Another issue is that it might be perceived as socially undesirable to smoke in bars when there is legislation that bans smoking. Therefore, the point estimates of smoking in bars post-ban presented in this study could be an underestimation of the actual figures. Fortunately, we not only asked about whether smokers have smoked themselves in a bar post-ban, but also about whether they have seen other people smoking. These figures are indeed slightly higher, but show a corresponding pattern: Ireland self=3%, others=5%, France self=3%, others=4%, Netherlands self=34%, others=36%, Germany self=44%, others=50%.

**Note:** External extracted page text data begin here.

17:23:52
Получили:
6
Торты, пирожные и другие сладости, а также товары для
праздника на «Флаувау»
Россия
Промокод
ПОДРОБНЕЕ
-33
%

Furthermore, younger smokers had lower follow-up rates. Since younger smokers were more likely to smoke in bars post-ban, this could have led to an underestimation of the point estimates of smoking in bars post-ban.
Conclusion
In Ireland and France, comprehensive smoke-free legislation almost completely eliminated smoking in bars post-ban. In contrast, the partial legislation in the Netherlands and Germany was much less successful, although this legislation did reduce smoking in bars. Smokers who were more supportive of the ban, were more aware of the harm of SHS, and who had negative opinions of smoking were less likely to smoke in bars post-ban. The results indicate the need for strong comprehensive smoke-free legislation without exceptions. This should be accompanied by educational campaigns in which the public health rationale for the legislation is clearly explained.